Fim da Isenção de LCI e LCA: Bancos Alertam para Travamento do Crédito Imobiliário

Estadão Conteúdo
O setor financeiro brasileiro manifesta grande preocupação com a possível revisão da isenção tributária sobre as Letras de Crédito Imobiliário (LCI) e do Agronegócio (LCA). Essa medida, que tem sido discutida nos corredores do governo, é vista pelos principais líderes de crédito imobiliário de bancos privados como um potencial catalisador para a elevação dos custos de captação de recursos, impactando diretamente os financiamentos e, consequentemente, o dinamismo do mercado imobiliário e do agronegócio no país.
O Impacto Direto no Custo do Crédito Imobiliário
A principal consequência da eventual tributação de LCIs e LCAs seria o aumento do custo para os bancos, que inevitavelmente seria repassado aos tomadores de financiamento. Romero Albuquerque, diretor de Crédito Imobiliário do Bradesco, explica que a isenção atual permite que esses instrumentos tenham um custo de remuneração inferior à taxa Selic. Com a incidência de impostos, os investidores exigiriam retornos mais elevados para compensar a perda, elevando assim o custo de captação para as instituições financeiras e, por extensão, o custo final do crédito imobiliário e rural. Paulo Duailibi, diretor de Negócios Imobiliários do Santander, corrobora essa visão, enfatizando a importância crucial de manter a isenção para evitar um incremento significativo no custo de emissão dessas letras.

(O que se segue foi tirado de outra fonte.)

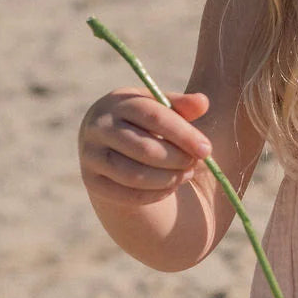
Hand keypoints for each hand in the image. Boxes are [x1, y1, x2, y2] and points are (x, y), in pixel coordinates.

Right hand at [78, 86, 211, 207]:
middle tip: (194, 164)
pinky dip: (155, 194)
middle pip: (144, 149)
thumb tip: (203, 102)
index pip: (154, 116)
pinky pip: (127, 195)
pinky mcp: (92, 181)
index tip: (206, 149)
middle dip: (177, 160)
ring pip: (135, 175)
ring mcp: (91, 155)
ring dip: (168, 179)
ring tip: (185, 175)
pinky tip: (170, 187)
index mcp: (118, 102)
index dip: (183, 134)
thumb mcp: (161, 109)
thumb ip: (182, 106)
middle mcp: (99, 126)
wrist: (108, 144)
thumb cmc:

A Crescente Dependência das LCIs no Financiamento
A discussão sobre a tributação das LCIs e LCAs ocorre em um momento em que esses instrumentos ganham cada vez mais relevância como fonte de recursos para o crédito imobiliário. Duailibi destaca que as cadernetas de poupança, tradicionalmente a principal fonte de funding, têm apresentado uma disponibilidade de recursos em declínio. Nesse cenário, as LCIs vêm preenchendo essa lacuna, com um estoque que já ultrapassou a marca de R$ 500 bilhões, representando cerca de 20% do financiamento total do setor imobiliário. Essa mudança na matriz de captação sublinha a sensibilidade do mercado a qualquer alteração que possa encarecer ou desincentivar o investimento nessas letras.
Visão Governamental e o Contexto Macroeconômico
A proposta de encerrar a isenção das LCIs e LCAs não é nova, tendo sido defendida pelo ministro da Fazenda, Dario Durigan, e seu antecessor, Fernando Haddad. O argumento central do governo é corrigir o que consideram 'distorções do mercado'. Contudo, do ponto de vista bancário, a questão se insere em um contexto macroeconômico mais amplo. O executivo do Santander defende que a verdadeira solução para a redução dos juros e do custo de funding, de modo geral, passa pelo reequilíbrio das contas públicas. Com taxas de juros elevadas, as parcelas dos financiamentos tornam-se proibitivas para uma parcela cada vez maior da população, limitando o acesso ao crédito e, consequentemente, o crescimento do setor. A dependência crescente do funding de mercado, como as LCIs, torna ainda mais premente a necessidade de uma Selic estruturalmente mais baixa para permitir um cenário de expansão.
Perspectivas Futuras e o Cenário do Crédito
A possível tributação das Letras de Crédito Imobiliário e do Agronegócio é um tema que continuará no radar do governo e do setor financeiro, especialmente em um eventual segundo mandato do atual presidente. A discussão, que veio à tona durante uma conferência anual do Santander, demonstra a divergência de visões sobre como equilibrar as contas públicas sem comprometer setores estratégicos da economia. A manutenção da isenção é vista pelos bancos como um pilar fundamental para a saúde do crédito imobiliário e do agronegócio, enquanto o governo busca alternativas para aumentar a arrecadação e corrigir o que entende por falhas de mercado. O desfecho dessa pauta terá um impacto direto no acesso ao financiamento e na dinâmica de crescimento dessas indústrias vitais para o país.